Seattle, WA- Amazon has announced to businesses that it will be taking less commission from the sales of non-perishable grocery items priced at $15 or less from 15% to 8% for the next year.
While Amazon has declined to comment on their rationale, analysts speculate the reasoning behind their actions stems from how difficult it can be for businesses to make a suitable profit on inexpensive grocery items after factoring in shipping, storage, and retail expenses. For this reason, it makes little sense for distributers of lower-priced grocery items to sell their product through Amazon. Amazon is attempting to retain these distributers by giving them more incentive.
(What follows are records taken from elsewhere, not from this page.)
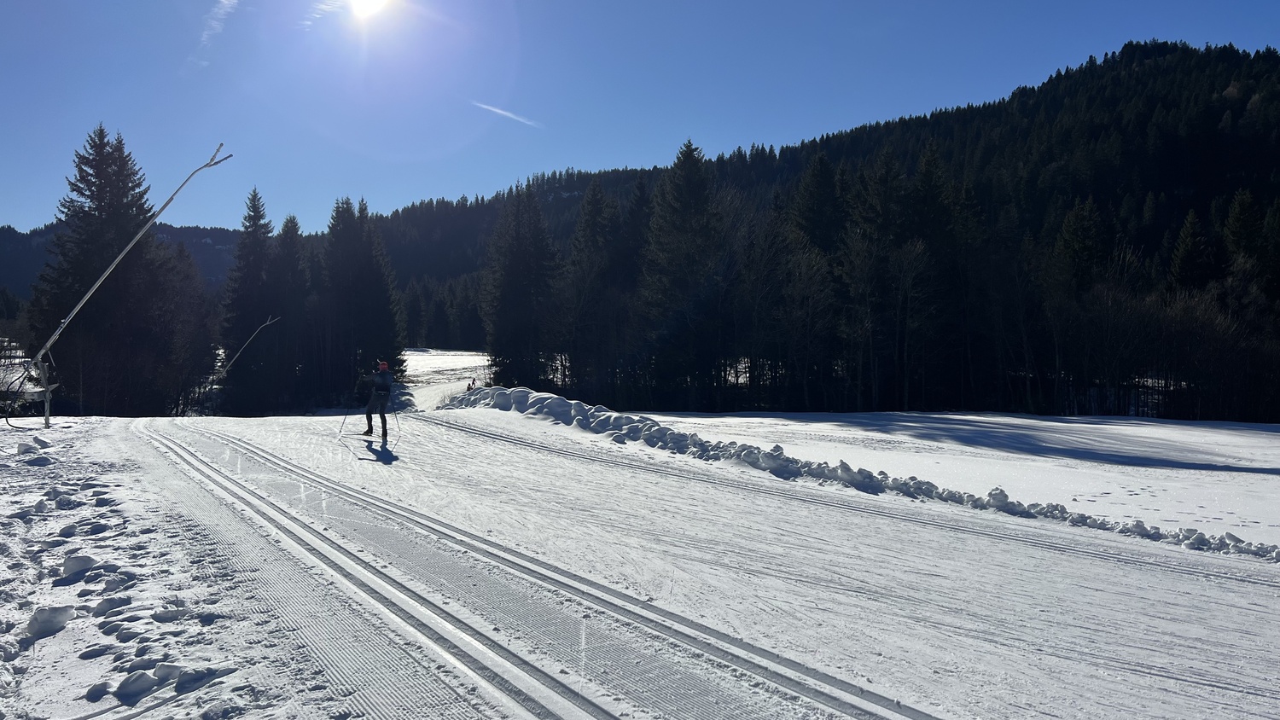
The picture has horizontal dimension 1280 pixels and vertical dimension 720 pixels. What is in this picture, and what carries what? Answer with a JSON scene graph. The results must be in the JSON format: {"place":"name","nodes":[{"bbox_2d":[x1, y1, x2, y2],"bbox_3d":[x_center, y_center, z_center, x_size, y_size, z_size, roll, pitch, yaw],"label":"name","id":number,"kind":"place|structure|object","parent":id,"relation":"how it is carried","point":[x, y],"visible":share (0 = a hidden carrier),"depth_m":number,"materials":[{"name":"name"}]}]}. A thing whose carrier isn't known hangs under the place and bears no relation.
{"place":"outdoors","nodes":[
{"label":"outdoors","id":0,"kind":"place"},
{"bbox_2d":[0,221,241,303],"label":"distant hill","id":1,"kind":"structure","parent":0,"point":[170,229],"materials":[{"name":"green plant"}]},
{"bbox_2d":[0,418,337,719],"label":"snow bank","id":2,"kind":"structure","parent":0,"point":[63,641],"materials":[{"name":"white snow"}]},
{"bbox_2d":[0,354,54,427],"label":"snow lance base","id":3,"kind":"object","parent":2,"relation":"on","point":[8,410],"visible":0.91,"depth_m":20.80,"materials":[{"name":"grey metal"}]},
{"bbox_2d":[14,440,44,454],"bbox_3d":[-8.981,1.293,13.638,0.397,0.201,0.405,0,1,-2],"label":"snow chunk","id":4,"kind":"object","parent":2,"relation":"on","point":[28,449],"visible":0.98,"depth_m":13.52,"materials":[{"name":"white snow"}]},
{"bbox_2d":[25,605,73,639],"bbox_3d":[-3.368,1.478,5.260,0.222,0.133,0.244,0,1,-2],"label":"snow chunk","id":5,"kind":"object","parent":2,"relation":"on","point":[66,618],"visible":0.98,"depth_m":5.20,"materials":[{"name":"white snow"}]},
{"bbox_2d":[61,554,98,577],"bbox_3d":[-4.033,1.477,6.662,0.244,0.142,0.236,0,1,-2],"label":"snow chunk","id":6,"kind":"object","parent":2,"relation":"on","point":[86,561],"visible":0.93,"depth_m":6.59,"materials":[{"name":"white snow"}]},
{"bbox_2d":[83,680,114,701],"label":"snow chunk","id":7,"kind":"object","parent":2,"relation":"on","point":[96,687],"visible":0.95,"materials":[{"name":"white snow"}]},
{"bbox_2d":[91,594,132,615],"bbox_3d":[-3.311,1.535,5.783,0.223,0.117,0.228,1,2,40],"label":"snow chunk","id":8,"kind":"object","parent":2,"relation":"on","point":[112,604],"visible":0.96,"depth_m":5.73,"materials":[{"name":"white snow"}]},
{"bbox_2d":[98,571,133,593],"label":"snow chunk","id":9,"kind":"object","parent":2,"relation":"on","point":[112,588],"visible":0.93,"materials":[{"name":"white snow"}]},
{"bbox_2d":[29,141,231,424],"bbox_3d":[-11.354,-1.545,20.238,3.563,6.440,1.289,0,1,9],"label":"pole","id":10,"kind":"object","parent":2,"relation":"on","point":[96,287],"visible":0.97,"depth_m":20.07,"materials":[{"name":"metal"}]},
{"bbox_2d":[115,669,156,700],"bbox_3d":[-2.302,1.466,4.207,0.170,0.098,0.175,1,2,39],"label":"snow chunk","id":11,"kind":"object","parent":2,"relation":"on","point":[142,684],"visible":0.99,"depth_m":4.17,"materials":[{"name":"white snow"}]},
{"bbox_2d":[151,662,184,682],"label":"snow chunk","id":12,"kind":"object","parent":2,"relation":"on","point":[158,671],"visible":0.9,"depth_m":4.45,"materials":[{"name":"white snow"}]},
{"bbox_2d":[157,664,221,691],"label":"snow chunk","id":13,"kind":"object","parent":2,"relation":"on","point":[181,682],"visible":0.94,"depth_m":4.30,"materials":[{"name":"white snow"}]},
{"bbox_2d":[190,0,240,68],"label":"cloud","id":14,"kind":"structure","parent":0,"point":[223,1],"materials":[{"name":"white"}]},
{"bbox_2d":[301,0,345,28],"label":"cloud","id":15,"kind":"structure","parent":0,"point":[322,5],"materials":[{"name":"white"}]},
{"bbox_2d":[347,0,392,19],"label":"sun","id":16,"kind":"structure","parent":0,"point":[359,3],"materials":[{"name":"white"}]},
{"bbox_2d":[399,349,491,408],"label":"snowy field","id":17,"kind":"structure","parent":0,"point":[431,362],"materials":[{"name":"white snow"}]},
{"bbox_2d":[465,377,476,389],"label":"person","id":18,"kind":"object","parent":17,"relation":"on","point":[473,382],"visible":0.72,"depth_m":40.28},
{"bbox_2d":[0,0,1279,237],"label":"sky","id":19,"kind":"structure","parent":0,"point":[26,211],"materials":[{"name":"blue"}]},
{"bbox_2d":[470,99,541,126],"label":"contrail","id":20,"kind":"object","parent":19,"relation":"in","point":[498,110],"visible":0.93,"materials":[{"name":"white"}]},
{"bbox_2d":[51,409,1279,719],"label":"ski slope","id":21,"kind":"structure","parent":0,"point":[503,446],"materials":[{"name":"white snow"}]},
{"bbox_2d":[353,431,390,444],"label":"ski","id":22,"kind":"object","parent":21,"relation":"on","point":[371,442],"visible":0.83,"depth_m":15.75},
{"bbox_2d":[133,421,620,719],"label":"ski track","id":23,"kind":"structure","parent":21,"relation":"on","point":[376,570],"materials":[{"name":"white snow"}]},
{"bbox_2d":[361,360,395,438],"bbox_3d":[-4.838,0.709,17.144,0.573,1.547,0.776,0,1,-2],"label":"person","id":24,"kind":"object","parent":21,"relation":"on","point":[382,421],"visible":0.9,"depth_m":16.99},
{"bbox_2d":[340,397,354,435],"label":"ski pole","id":25,"kind":"object","parent":24,"relation":"in","point":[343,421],"visible":0.81,"depth_m":19.98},
{"bbox_2d":[372,373,391,397],"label":"backpack","id":26,"kind":"object","parent":24,"relation":"on","point":[381,385],"visible":0.77,"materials":[{"name":"fabric"}]},
{"bbox_2d":[390,396,401,432],"bbox_3d":[-5.932,1.473,22.545,0.376,1.027,0.166,0,1,-2],"label":"ski pole","id":27,"kind":"object","parent":24,"relation":"in","point":[397,421],"visible":0.83,"depth_m":22.49,"materials":[{"name":"black"}]},
{"bbox_2d":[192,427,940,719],"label":"ski track","id":28,"kind":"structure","parent":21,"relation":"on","point":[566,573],"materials":[{"name":"white snow"}]},
{"bbox_2d":[346,37,1279,406],"label":"forested hill","id":29,"kind":"structure","parent":0,"point":[1056,78],"materials":[{"name":"green plant"}]},
{"bbox_2d":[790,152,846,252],"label":"conifer tree","id":30,"kind":"object","parent":29,"relation":"on","point":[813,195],"visible":0.53,"depth_m":63.65,"materials":[{"name":"plant"}]},
{"bbox_2d":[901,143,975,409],"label":"conifer tree","id":31,"kind":"object","parent":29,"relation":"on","point":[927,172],"visible":0.78,"depth_m":54.44,"materials":[{"name":"plant"}]},
{"bbox_2d":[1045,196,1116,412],"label":"conifer tree","id":32,"kind":"object","parent":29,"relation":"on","point":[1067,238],"visible":0.86,"depth_m":51.06,"materials":[{"name":"plant"}]},
{"bbox_2d":[1167,206,1219,291],"bbox_3d":[33.442,-3.371,55.775,4.922,12.395,5.067,0,1,-2],"label":"conifer tree","id":33,"kind":"object","parent":29,"relation":"on","point":[1188,227],"visible":0.57,"depth_m":55.34,"materials":[{"name":"plant"}]},
{"bbox_2d":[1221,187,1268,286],"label":"conifer tree","id":34,"kind":"object","parent":29,"relation":"on","point":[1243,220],"visible":0.72,"depth_m":55.03,"materials":[{"name":"plant"}]},
{"bbox_2d":[612,407,1279,551],"label":"snow field","id":35,"kind":"structure","parent":0,"point":[1096,426],"materials":[{"name":"white snow"}]},
{"bbox_2d":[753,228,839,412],"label":"bare tree","id":36,"kind":"object","parent":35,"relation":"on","point":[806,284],"visible":0.95,"depth_m":50.81,"materials":[{"name":"brown plant"}]},
{"bbox_2d":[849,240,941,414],"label":"bare tree","id":37,"kind":"object","parent":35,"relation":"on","point":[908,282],"visible":0.97,"depth_m":49.54,"materials":[{"name":"brown plant"}]},
{"label":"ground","id":38,"kind":"structure","parent":0},
{"bbox_2d":[29,123,171,413],"bbox_3d":[-25.913,-3.667,44.525,7.178,15.139,7.251,1,2,23],"label":"conifer tree","id":39,"kind":"object","parent":38,"relation":"on","point":[107,142],"visible":0.78,"depth_m":43.31,"materials":[{"name":"plant"}]},
{"bbox_2d":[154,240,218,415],"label":"bare tree","id":40,"kind":"object","parent":38,"relation":"on","point":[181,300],"visible":0.75,"depth_m":50.59,"materials":[{"name":"brown plant"}]},
{"bbox_2d":[218,314,281,376],"bbox_3d":[-18.054,0.276,42.796,2.089,4.625,0.965,1,2,16],"label":"pole","id":41,"kind":"object","parent":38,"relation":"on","point":[267,323],"visible":0.9,"depth_m":42.63,"materials":[{"name":"grey metal"}]},
{"bbox_2d":[219,185,281,417],"bbox_3d":[-22.242,-3.003,53.636,5.049,14.192,5.261,1,2,20],"label":"conifer tree","id":42,"kind":"object","parent":38,"relation":"on","point":[262,216],"visible":0.83,"depth_m":52.72,"materials":[{"name":"plant"}]},
{"bbox_2d":[270,210,311,413],"bbox_3d":[-21.779,-2.563,56.991,4.891,13.647,5.101,0,1,-2],"label":"conifer tree","id":43,"kind":"object","parent":38,"relation":"on","point":[293,223],"visible":0.77,"depth_m":56.33,"materials":[{"name":"plant"}]},
{"bbox_2d":[320,196,404,403],"bbox_3d":[-16.507,-2.980,53.500,5.745,13.135,5.790,1,2,24],"label":"conifer tree","id":44,"kind":"object","parent":38,"relation":"on","point":[359,275],"visible":0.85,"depth_m":52.60,"materials":[{"name":"plant"}]},
{"bbox_2d":[482,182,561,388],"bbox_3d":[-7.333,-4.218,58.355,6.482,14.644,6.519,1,2,27],"label":"conifer tree","id":45,"kind":"object","parent":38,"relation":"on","point":[514,275],"visible":0.9,"depth_m":57.37,"materials":[{"name":"plant"}]},
{"bbox_2d":[564,175,626,398],"bbox_3d":[-2.724,-4.211,59.399,5.909,15.559,6.180,1,2,20],"label":"conifer tree","id":46,"kind":"object","parent":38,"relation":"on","point":[596,211],"visible":0.88,"depth_m":58.58,"materials":[{"name":"plant"}]},
{"bbox_2d":[639,138,727,412],"bbox_3d":[2.609,-4.580,53.046,7.291,16.210,7.411,1,2,30],"label":"conifer tree","id":47,"kind":"object","parent":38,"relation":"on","point":[683,204],"visible":0.96,"depth_m":51.94,"materials":[{"name":"plant"}]},
{"bbox_2d":[445,385,1276,559],"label":"snow bank","id":48,"kind":"structure","parent":38,"relation":"on","point":[482,394],"depth_m":15.76,"materials":[{"name":"white snow"}]}
]}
A solution that sellers and grocery distributers have come up with is selling lower priced product in bulk at wholesale prices, which Amazon then directs to its membership programs such as Prime Pantry or Amazon Fresh. Prime Pantry allows Prime members fill a box of grocery items for $5.99. Amazon Fresh costs $14.99 a month (in addition to the regular $99-a-year Prime membership fee) and allows customers to buy low-priced grocery items with free shipping.
The company recognizes that not all customers are willing to pay a fee, but it still wants customers to think of Amazon as a destination for groceries. The company knows it will not portray itself as such if they only sell grocery items in bulk. For this reason, the likely motive behind lowering fees was to encourage grocery sellers to continue selling single units of lower-priced items by expanding their profit margin.
David Rekuc, the marketing director for the e-commerce consultancy Ripen eCommerce, is still doubtful that Amazon’s plan of action will be entirely successful.
“It’s nice to see and it may move the needle a little bit,” he said of the fee discount, “but it won’t fundamentally change [Amazon’s] penetration in grocery.”